> [Document text]:
++++++

Solar-leaning or off-grid

Attended off-grid with a real solar array (you are there to manage it):

  • Pick the EcoFlow DELTA Pro. It has the materially better solar front end: 1,600 W max input across an 11–150 V range vs the Jackery’s 1,000 W, 60 V-ceiling, parallel-only input. The DELTA Pro’s wide voltage window accepts higher-voltage series strings, which lets you build a faster array.
  • The Jackery’s 60 V ceiling forces parallel-only and its two solar ports share one controller, so mismatched third-party panels risk driving overcurrent into the lower-spec port — a hardware-damage path documented in our review.
  • Both reviews are blunt that bundled portable panels are too slow (DELTA Pro: up to roughly 3 days for the 400 W folding panel; Jackery: 10+ hr for a 2× 200 W pair), so plan rigid, roof-mounted wattage either way.

Unattended, set-and-forget off-grid (a cabin no one visits for stretches):

  • Lean Jackery HomePower 3600 Plus, with eyes open. This is the one place the DELTA Pro draws a hard veto: its inverter does not auto-restart after a low-battery shutdown. If it depletes while you are away, solar alone will not bring the AC outputs back, and the DC outputs lack an always-on restore. Our review calls this disqualifying for unattended off-grid.
  • The Jackery carries no documented auto-restart failure, so for a truly unattended site it is the safer of the two — but its undersized 1,000 W solar input and the connector-mismatch risk mean it is a compromise, not a clean win.

++++++

> [Data]:
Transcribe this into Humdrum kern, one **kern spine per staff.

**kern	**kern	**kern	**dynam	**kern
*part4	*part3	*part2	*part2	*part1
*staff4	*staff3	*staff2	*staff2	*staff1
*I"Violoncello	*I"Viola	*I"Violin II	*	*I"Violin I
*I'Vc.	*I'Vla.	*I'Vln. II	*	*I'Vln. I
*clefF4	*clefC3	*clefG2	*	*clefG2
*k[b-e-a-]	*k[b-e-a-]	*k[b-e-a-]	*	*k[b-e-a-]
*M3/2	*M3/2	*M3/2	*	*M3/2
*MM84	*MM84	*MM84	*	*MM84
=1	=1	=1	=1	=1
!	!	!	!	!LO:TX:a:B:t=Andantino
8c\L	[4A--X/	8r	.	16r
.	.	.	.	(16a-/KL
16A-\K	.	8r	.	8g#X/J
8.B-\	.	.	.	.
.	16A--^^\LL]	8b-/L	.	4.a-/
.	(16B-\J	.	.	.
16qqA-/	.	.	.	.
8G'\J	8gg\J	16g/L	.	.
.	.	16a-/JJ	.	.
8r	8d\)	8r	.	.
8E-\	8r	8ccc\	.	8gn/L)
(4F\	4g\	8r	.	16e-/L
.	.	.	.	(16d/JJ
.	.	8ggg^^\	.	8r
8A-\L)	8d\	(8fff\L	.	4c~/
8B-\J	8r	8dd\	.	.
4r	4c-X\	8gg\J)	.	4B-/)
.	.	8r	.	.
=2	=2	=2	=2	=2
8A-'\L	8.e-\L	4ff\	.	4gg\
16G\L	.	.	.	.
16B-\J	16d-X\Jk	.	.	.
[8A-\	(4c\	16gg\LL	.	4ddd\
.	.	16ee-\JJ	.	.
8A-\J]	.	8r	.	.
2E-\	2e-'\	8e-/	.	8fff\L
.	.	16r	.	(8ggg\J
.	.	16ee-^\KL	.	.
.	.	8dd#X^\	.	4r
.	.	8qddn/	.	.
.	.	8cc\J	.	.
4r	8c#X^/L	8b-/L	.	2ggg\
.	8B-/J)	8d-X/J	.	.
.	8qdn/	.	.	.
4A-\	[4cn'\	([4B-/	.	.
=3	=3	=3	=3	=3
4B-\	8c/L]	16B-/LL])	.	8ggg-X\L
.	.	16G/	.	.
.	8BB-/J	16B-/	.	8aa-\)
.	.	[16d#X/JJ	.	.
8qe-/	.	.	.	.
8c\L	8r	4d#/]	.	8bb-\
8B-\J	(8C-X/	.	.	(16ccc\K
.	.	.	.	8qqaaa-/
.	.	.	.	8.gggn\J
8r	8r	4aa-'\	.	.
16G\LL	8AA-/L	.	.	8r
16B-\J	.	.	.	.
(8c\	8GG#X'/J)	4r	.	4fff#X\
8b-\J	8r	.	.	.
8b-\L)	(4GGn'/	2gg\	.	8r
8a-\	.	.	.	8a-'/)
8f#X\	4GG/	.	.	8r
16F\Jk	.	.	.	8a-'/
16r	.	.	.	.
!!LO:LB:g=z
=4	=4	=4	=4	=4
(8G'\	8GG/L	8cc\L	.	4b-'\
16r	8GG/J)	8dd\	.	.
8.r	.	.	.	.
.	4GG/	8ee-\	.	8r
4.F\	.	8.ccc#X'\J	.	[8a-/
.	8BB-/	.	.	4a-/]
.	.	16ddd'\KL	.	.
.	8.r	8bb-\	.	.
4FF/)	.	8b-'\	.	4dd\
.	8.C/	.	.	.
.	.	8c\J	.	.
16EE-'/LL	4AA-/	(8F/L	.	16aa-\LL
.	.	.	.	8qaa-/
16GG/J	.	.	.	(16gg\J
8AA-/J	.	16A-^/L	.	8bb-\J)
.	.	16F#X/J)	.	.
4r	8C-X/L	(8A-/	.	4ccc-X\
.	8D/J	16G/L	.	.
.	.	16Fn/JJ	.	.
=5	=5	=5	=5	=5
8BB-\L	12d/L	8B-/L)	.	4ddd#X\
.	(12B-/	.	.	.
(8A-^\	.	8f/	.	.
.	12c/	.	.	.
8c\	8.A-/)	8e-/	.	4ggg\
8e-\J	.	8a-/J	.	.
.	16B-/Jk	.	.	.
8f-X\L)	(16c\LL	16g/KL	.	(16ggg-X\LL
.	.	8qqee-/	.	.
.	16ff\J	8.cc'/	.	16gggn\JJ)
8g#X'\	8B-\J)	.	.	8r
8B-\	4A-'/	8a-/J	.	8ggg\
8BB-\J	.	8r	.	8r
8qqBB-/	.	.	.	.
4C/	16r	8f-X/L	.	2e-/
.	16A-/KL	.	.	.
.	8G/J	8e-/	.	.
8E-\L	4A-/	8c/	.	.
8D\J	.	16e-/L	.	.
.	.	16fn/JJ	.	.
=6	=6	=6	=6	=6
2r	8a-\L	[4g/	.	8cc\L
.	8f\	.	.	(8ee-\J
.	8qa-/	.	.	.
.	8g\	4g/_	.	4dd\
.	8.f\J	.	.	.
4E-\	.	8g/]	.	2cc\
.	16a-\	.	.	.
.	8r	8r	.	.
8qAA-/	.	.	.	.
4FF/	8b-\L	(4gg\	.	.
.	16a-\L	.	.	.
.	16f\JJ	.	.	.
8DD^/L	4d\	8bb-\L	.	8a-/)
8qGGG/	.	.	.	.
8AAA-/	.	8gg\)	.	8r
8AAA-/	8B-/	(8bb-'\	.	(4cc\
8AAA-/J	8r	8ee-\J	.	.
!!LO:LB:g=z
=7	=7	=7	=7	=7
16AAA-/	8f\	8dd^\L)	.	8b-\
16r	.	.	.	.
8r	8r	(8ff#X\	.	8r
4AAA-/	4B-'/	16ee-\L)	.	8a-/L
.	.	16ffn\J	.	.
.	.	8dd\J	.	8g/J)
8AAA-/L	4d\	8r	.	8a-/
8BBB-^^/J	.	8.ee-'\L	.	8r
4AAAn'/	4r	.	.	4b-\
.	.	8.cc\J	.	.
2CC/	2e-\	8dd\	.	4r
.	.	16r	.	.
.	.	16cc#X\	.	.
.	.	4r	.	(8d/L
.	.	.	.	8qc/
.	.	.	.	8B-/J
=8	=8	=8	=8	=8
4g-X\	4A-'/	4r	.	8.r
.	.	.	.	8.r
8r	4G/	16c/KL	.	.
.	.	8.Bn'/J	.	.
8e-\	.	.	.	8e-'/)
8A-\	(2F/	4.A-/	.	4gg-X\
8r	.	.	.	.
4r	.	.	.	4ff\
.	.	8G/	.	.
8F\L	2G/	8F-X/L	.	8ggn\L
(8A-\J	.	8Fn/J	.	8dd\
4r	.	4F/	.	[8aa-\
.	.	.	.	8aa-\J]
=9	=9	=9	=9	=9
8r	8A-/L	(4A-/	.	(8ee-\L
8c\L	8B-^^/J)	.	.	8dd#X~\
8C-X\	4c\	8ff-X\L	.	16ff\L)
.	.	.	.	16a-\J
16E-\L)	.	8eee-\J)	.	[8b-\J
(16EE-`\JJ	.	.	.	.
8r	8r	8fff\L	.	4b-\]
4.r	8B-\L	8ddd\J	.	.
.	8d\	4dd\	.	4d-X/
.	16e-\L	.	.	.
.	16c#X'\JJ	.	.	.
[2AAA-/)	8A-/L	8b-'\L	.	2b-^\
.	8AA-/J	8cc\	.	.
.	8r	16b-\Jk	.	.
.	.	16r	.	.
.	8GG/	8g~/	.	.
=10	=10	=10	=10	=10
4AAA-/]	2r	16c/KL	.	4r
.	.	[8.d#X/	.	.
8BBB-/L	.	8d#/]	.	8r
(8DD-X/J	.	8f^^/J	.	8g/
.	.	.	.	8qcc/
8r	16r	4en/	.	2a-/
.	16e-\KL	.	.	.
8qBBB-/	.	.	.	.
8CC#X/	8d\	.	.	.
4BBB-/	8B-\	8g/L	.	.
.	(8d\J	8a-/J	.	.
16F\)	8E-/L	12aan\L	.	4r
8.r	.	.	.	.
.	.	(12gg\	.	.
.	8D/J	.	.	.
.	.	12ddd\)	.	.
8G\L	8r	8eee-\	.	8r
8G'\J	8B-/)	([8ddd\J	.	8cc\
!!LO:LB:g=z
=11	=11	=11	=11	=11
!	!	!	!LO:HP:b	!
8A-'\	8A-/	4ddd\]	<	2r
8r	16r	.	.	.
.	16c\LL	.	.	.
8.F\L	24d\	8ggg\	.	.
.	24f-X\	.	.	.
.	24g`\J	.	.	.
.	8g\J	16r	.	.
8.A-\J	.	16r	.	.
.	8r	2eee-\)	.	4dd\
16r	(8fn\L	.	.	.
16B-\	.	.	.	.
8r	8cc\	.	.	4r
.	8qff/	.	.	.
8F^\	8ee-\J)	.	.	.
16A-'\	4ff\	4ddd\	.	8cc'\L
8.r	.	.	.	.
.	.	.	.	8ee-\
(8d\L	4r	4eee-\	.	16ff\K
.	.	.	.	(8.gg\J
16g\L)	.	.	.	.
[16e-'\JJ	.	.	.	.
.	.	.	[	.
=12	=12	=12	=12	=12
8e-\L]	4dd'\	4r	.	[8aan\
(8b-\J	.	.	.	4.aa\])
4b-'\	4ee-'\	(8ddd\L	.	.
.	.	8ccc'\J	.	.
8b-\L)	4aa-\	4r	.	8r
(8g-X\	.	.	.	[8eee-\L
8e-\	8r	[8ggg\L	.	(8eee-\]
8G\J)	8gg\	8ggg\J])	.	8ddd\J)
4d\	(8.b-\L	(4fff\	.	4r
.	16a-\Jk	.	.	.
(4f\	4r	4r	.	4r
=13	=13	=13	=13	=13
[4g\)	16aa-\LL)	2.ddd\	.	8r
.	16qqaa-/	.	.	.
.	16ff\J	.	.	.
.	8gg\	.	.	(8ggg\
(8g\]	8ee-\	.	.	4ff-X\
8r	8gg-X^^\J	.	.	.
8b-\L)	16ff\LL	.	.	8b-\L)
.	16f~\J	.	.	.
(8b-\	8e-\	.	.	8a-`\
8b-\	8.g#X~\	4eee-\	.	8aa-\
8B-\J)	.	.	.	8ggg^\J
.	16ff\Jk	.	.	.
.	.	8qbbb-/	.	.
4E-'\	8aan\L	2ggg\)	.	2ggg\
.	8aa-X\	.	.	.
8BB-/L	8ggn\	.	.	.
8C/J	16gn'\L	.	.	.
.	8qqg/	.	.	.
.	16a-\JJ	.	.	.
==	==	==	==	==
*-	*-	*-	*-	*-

++++++

> [Exercise tasks]:
a: In the comparison of the two off-grid power stations, what keeps the DELTA Pro from being recommended for an unattended cabin?
b: Continue the comparison of the two off-grid power stations from the point where it stops.

> [Results for each task]:
a: Its inverter does not auto-restart after a low-battery shutdown.

b:
  • If unattended off-grid is your primary use, the honest reading is that both of these are the wrong tool, and a unit built for self-sustaining cycling is the better spend.

True of both units — Buy neither as a single unit if you need 240 V or whole-home backup. Both units are 120 V only. Reaching 240 V means buying a second identical unit plus a hub or expansion cable (DELTA Pro: two units plus Double Voltage Hub; HomePower: two units plus expansion cable). If split-phase 240 V from one box is the requirement — a well pump, electric oven, whole-panel backup — both products’ own reviews point you up the line to native-240 V single units such as the EcoFlow DELTA Pro 3, Anker SOLIX F3800, or Jackery’s own 5000 Plus.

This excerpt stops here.